Die alte Mannesmann-Stadt Düsseldorf hofft auf die Weltzentrale von Vodafone

Doch es sind längst nicht nur Finanzunternehmen und Start-ups, um die andere Städte werben. Düsseldorf etwa würde einen alten Bekannten gern willkommen heißen. Viele Jahre lang leuchtete der rote Schriftzug "Vodafone" über der Stadt. Im Jahr 2000 hatte der britische Mobilfunkkonzern nach einem heftigen Übernahmekampf Mannesmann D2 für die Rekordsumme von 190 Milliarden Euro übernommen und war anschließend mit seiner Deutschlandzentrale in das ehemalige Mannesmann-Hochhaus aus den 50er-Jahren gezogen. 2013 dann zog das Unternehmen auf einen modernen Campus um. In den Büros der alten Zentrale am Rheinufer sitzt heute Nordrhein-Westfalens Wirtschaftsminister - und der träumt jetzt von einem Coup. Er will die Vodafone-Weltzentrale von London nach Düsseldorf locken.

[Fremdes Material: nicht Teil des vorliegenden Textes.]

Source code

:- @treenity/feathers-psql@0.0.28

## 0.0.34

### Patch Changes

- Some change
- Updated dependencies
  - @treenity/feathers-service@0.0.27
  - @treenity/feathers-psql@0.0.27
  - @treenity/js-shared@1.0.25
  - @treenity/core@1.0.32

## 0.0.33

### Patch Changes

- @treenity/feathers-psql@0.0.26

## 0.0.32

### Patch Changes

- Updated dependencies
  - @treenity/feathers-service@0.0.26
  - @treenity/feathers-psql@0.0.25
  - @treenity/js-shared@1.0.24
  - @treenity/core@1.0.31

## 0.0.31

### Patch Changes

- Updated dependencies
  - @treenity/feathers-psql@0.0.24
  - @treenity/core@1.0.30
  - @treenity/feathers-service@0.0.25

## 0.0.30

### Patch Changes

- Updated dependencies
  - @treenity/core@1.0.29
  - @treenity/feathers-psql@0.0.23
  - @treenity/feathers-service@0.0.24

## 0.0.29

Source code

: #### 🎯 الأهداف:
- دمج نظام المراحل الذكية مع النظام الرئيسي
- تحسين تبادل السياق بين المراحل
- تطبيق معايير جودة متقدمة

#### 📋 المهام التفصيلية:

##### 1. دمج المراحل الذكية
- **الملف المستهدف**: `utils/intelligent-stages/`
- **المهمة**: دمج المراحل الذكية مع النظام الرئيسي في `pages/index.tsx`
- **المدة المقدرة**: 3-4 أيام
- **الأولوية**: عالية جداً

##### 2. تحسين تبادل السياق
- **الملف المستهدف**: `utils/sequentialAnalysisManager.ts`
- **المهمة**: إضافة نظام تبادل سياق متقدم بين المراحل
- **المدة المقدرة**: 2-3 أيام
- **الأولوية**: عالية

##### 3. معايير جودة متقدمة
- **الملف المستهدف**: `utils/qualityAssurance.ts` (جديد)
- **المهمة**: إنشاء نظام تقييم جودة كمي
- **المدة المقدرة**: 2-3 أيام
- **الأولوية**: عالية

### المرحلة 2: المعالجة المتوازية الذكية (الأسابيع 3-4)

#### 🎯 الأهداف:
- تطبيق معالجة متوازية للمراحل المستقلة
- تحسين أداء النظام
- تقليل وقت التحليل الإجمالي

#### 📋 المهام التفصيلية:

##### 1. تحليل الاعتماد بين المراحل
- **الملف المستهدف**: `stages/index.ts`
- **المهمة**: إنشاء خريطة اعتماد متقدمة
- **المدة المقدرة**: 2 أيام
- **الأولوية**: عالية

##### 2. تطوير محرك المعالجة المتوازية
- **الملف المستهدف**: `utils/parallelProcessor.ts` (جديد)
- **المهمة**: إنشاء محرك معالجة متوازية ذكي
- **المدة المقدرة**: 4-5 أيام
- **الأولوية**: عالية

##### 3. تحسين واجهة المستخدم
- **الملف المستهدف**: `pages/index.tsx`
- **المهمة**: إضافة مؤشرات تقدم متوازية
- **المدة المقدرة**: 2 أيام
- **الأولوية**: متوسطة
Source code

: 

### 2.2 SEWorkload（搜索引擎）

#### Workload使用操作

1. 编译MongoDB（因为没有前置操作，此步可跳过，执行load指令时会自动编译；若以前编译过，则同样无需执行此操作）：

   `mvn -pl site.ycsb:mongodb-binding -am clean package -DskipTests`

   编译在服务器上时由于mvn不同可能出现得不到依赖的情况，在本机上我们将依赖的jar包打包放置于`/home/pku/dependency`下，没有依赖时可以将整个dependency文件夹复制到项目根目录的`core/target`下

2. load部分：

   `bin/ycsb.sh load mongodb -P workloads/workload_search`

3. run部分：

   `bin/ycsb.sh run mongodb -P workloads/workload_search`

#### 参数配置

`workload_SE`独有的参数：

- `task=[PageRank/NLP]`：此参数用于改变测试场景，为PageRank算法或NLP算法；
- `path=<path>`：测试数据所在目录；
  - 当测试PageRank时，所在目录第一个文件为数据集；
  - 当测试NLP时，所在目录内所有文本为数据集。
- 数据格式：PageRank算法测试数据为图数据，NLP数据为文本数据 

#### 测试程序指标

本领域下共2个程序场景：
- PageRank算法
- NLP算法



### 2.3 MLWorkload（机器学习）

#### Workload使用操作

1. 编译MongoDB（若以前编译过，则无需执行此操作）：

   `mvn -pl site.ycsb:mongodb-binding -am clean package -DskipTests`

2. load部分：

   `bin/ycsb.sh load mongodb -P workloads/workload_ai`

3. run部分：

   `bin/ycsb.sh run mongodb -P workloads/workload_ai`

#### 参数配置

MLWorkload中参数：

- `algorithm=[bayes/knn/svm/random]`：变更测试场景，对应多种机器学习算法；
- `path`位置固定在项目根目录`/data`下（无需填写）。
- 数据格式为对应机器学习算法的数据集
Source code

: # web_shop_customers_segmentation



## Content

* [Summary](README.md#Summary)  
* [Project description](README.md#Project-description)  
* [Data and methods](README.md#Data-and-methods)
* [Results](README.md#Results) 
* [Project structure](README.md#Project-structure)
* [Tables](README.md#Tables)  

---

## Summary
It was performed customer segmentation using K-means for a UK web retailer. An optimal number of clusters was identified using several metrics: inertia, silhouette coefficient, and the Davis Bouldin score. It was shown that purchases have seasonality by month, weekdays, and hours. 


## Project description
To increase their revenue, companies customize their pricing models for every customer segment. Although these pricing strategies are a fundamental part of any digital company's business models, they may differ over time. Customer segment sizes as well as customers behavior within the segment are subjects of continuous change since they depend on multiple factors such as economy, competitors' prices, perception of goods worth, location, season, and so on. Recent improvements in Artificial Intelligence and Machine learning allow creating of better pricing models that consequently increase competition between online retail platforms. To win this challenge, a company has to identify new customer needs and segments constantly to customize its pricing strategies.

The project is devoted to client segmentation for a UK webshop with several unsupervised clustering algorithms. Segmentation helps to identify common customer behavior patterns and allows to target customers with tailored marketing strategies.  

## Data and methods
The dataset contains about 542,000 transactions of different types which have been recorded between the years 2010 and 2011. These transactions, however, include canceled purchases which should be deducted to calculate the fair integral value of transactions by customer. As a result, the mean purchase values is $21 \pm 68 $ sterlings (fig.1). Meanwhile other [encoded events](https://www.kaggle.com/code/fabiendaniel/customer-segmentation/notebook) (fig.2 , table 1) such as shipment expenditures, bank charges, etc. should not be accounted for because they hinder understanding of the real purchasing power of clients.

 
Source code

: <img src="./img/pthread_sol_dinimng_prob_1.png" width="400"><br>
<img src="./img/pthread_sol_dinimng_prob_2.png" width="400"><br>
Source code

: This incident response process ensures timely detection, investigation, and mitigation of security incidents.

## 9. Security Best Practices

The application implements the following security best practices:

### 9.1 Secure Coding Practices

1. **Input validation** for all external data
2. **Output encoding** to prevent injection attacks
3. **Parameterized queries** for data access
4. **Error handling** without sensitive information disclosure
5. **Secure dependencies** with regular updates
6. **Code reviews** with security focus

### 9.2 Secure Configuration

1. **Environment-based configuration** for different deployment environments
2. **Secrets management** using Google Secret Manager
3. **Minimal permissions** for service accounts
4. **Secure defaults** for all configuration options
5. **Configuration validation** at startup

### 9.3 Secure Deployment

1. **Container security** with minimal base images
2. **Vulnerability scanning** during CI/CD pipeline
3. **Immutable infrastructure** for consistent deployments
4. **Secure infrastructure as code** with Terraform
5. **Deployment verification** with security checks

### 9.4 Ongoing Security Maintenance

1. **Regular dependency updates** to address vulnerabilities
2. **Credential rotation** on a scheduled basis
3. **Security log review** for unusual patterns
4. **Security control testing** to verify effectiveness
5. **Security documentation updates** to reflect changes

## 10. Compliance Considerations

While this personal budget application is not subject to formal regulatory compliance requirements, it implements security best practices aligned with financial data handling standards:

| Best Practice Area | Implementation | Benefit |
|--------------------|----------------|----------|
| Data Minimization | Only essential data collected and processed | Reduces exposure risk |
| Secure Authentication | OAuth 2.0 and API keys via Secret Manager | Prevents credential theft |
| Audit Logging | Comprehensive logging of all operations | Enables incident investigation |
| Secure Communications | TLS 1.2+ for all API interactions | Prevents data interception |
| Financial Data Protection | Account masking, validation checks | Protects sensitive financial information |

"Düsseldorf ist ein idealer Standort mitten im europäischen Binnenmarkt", sagt Garrelt Duin und fügt an: "Welcome." Schon in der kommenden Woche sollen Mitarbeiter der Wirtschaftsfördergesellschaft NRW-Invest in die britische Hauptstadt reisen und dort Werbung machen. Vodafone-Chef Vittorio Colao, ein überzeugter Europäer, hatte nach dem Votum für den Brexit laut über einen Umzug nachgedacht. Noch ist nichts entschieden, aber Düsseldorf rechnet sich Chancen aus. Deutschland ist mit einem Umsatz von elf Milliarden Euro der wichtigste Markt für Vodafone. Für Düsseldorf wäre ein Umzug nicht nur ein Plus von Tausenden Arbeitsplätzen - sondern auch ein enormer Imagegewinn.